§ **Text segment**:
Facing the Furies

Why Agency Developers Should Play Roguelikes
By Dan Polant | 8/6/2021
Article
I am a department director at a web development agency. My biggest takeaway from roughly a decade in the industry is that delivering successful web and software projects is shockingly difficult. Like Zagreus in the game Hades, we find ourselves hounded by Furies: not Alecto, Tisiphone and Megaera, but rather Randomness, Scarcity and Entropy. At the head of the family sits Failure, whom you must “defeat” in order to “win” - but when you play the game again, he is back.
Zagreus, from the Roguelike game Hades

In this piece, I would like to draw some parallels between Roguelikes and agency software project delivery. These two domains share similar challenges and similar paths to victory.

Roguelike?

§ **Assigned task 1**:
In the roguelike article, which three Furies does the author say agency developers face instead of Alecto, Tisiphone and Megaera?
§ **Assigned task 2**:
Write out the part of the roguelike article starting at "Why Agency Developers" and ending at "he is back.".
Answer using only the roguelike article.

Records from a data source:

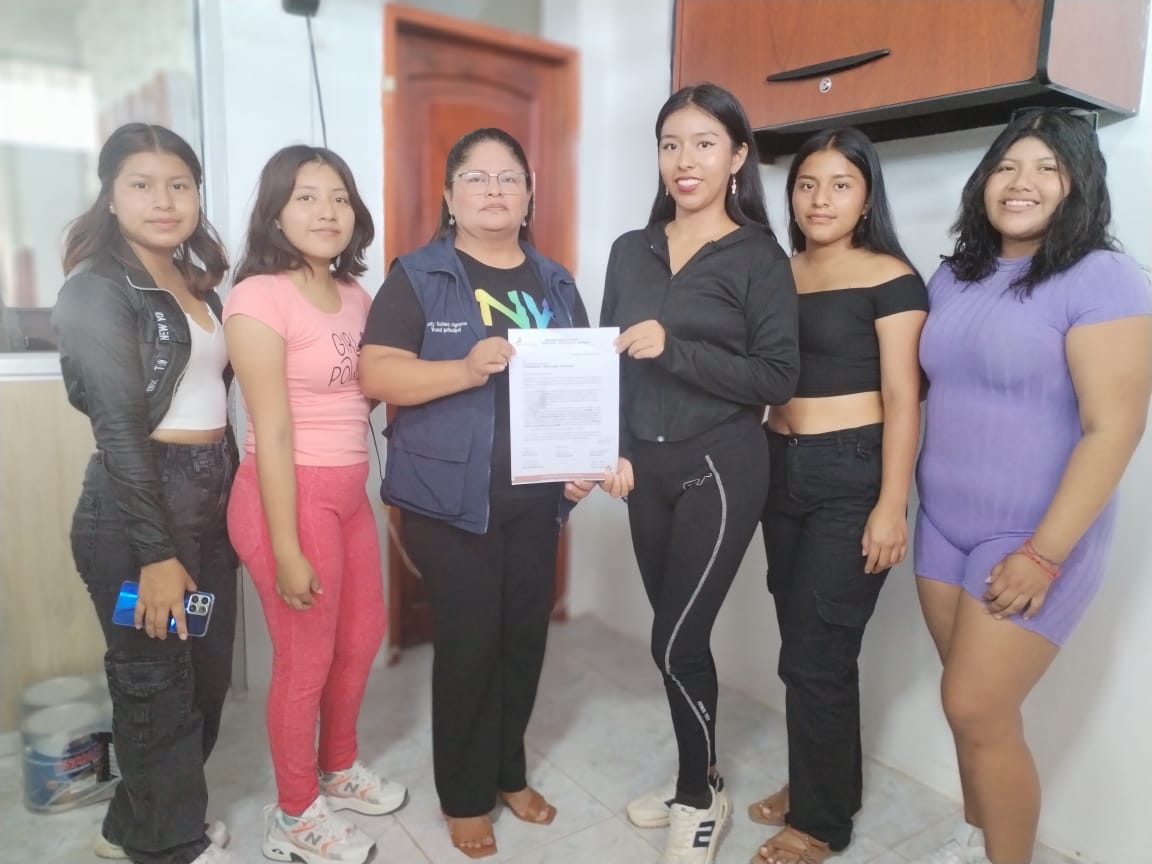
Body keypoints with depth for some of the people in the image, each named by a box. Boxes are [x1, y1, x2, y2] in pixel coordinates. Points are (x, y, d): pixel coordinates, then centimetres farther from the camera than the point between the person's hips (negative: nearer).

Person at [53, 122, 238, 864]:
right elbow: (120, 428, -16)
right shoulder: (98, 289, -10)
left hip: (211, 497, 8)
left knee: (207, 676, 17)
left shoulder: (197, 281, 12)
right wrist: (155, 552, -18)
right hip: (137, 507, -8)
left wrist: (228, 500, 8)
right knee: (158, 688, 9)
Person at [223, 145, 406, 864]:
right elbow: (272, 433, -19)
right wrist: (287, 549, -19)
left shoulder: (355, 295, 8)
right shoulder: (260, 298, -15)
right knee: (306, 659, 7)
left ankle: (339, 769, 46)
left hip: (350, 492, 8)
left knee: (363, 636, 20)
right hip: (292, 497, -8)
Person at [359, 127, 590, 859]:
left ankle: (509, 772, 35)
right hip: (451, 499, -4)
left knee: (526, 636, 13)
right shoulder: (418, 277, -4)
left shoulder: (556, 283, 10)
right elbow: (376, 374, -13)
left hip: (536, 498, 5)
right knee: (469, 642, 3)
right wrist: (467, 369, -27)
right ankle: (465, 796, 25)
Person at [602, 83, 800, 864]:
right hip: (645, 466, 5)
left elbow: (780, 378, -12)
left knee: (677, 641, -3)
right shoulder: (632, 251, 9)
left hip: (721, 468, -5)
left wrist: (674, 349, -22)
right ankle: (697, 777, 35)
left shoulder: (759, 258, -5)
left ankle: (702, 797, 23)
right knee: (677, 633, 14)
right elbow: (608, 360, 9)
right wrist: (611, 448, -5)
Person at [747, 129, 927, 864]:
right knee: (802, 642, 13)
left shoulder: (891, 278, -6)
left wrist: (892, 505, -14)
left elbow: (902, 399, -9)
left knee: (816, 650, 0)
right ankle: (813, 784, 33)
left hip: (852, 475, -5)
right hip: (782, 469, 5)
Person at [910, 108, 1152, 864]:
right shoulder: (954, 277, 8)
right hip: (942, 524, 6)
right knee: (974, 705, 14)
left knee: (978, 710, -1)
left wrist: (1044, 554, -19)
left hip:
* * *
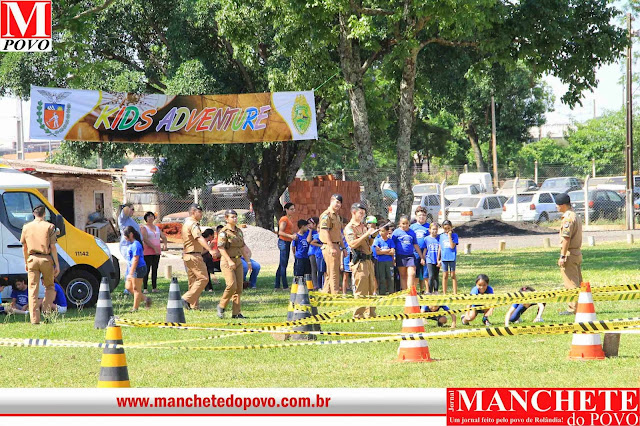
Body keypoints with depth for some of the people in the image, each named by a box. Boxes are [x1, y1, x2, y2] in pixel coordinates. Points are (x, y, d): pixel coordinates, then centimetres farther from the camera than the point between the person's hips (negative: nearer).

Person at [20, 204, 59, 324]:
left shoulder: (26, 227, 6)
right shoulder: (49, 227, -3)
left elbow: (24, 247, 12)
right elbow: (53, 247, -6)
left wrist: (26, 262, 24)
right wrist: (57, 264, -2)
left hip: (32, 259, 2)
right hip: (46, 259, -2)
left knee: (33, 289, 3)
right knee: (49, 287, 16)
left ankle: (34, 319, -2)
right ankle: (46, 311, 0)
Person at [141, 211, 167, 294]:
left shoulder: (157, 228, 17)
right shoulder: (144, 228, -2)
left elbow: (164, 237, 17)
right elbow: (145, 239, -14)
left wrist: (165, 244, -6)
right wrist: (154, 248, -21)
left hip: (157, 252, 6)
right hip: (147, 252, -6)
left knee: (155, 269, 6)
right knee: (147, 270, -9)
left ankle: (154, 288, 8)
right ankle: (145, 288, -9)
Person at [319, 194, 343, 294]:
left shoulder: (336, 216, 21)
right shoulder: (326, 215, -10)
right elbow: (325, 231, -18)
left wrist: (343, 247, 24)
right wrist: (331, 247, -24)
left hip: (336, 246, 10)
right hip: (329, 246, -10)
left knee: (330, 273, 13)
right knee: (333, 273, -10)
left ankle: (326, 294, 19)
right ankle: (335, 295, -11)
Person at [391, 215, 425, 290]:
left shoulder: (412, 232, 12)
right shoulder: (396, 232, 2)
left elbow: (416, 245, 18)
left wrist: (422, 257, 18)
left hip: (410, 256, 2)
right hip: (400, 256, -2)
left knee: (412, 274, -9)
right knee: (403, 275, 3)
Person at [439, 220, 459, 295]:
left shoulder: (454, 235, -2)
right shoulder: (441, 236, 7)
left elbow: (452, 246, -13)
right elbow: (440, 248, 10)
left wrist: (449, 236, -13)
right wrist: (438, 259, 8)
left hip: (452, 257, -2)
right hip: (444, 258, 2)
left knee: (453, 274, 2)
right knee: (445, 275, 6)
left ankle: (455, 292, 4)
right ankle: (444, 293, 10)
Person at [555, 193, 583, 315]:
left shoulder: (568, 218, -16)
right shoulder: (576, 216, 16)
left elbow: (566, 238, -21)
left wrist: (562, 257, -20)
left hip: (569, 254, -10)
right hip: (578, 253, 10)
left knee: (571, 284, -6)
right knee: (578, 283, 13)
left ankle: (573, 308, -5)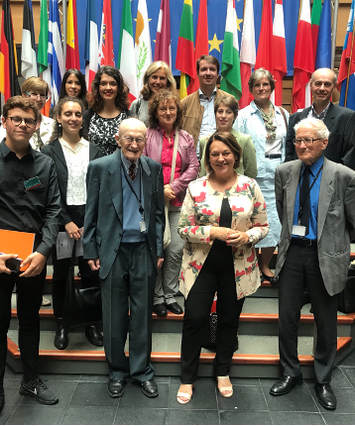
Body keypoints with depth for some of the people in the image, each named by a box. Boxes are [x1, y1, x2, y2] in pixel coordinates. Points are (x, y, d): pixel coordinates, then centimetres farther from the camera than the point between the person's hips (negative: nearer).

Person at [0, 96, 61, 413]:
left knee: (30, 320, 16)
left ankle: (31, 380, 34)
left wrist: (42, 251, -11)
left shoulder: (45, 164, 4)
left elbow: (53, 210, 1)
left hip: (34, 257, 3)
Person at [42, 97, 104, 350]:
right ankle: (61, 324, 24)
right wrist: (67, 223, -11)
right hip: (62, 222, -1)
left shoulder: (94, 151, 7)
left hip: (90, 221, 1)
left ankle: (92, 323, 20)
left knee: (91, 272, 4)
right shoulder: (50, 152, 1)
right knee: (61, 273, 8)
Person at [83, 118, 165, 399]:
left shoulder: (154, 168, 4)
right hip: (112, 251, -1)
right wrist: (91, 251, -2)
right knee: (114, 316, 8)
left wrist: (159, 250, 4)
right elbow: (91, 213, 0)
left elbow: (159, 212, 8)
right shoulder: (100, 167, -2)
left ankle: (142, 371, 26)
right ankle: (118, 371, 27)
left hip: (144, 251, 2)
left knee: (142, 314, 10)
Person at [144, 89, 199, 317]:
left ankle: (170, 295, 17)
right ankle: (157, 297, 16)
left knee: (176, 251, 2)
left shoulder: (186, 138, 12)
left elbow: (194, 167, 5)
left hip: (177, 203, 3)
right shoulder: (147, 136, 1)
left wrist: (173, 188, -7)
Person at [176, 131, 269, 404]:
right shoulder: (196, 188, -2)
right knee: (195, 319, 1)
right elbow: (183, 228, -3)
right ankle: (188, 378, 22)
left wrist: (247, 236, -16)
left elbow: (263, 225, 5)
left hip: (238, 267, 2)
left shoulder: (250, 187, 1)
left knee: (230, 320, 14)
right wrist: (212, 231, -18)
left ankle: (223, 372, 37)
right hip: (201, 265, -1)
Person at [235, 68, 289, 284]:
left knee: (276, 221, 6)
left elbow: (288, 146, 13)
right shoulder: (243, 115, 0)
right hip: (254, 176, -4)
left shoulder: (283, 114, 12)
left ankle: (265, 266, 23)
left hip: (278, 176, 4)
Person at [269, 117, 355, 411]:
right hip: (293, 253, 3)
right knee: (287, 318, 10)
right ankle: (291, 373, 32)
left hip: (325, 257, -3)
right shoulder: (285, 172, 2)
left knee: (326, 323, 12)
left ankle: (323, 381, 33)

§ **Expected output 1**:
Randomness, Scarcity and Entropy.

§ **Expected output 2**:
Why Agency Developers Should Play Roguelikes
By Dan Polant | 8/6/2021
Article
I am a department director at a web development agency. My biggest takeaway from roughly a decade in the industry is that delivering successful web and software projects is shockingly difficult. Like Zagreus in the game Hades, we find ourselves hounded by Furies: not Alecto, Tisiphone and Megaera, but rather Randomness, Scarcity and Entropy. At the head of the family sits Failure, whom you must “defeat” in order to “win” - but when you play the game again, he is back.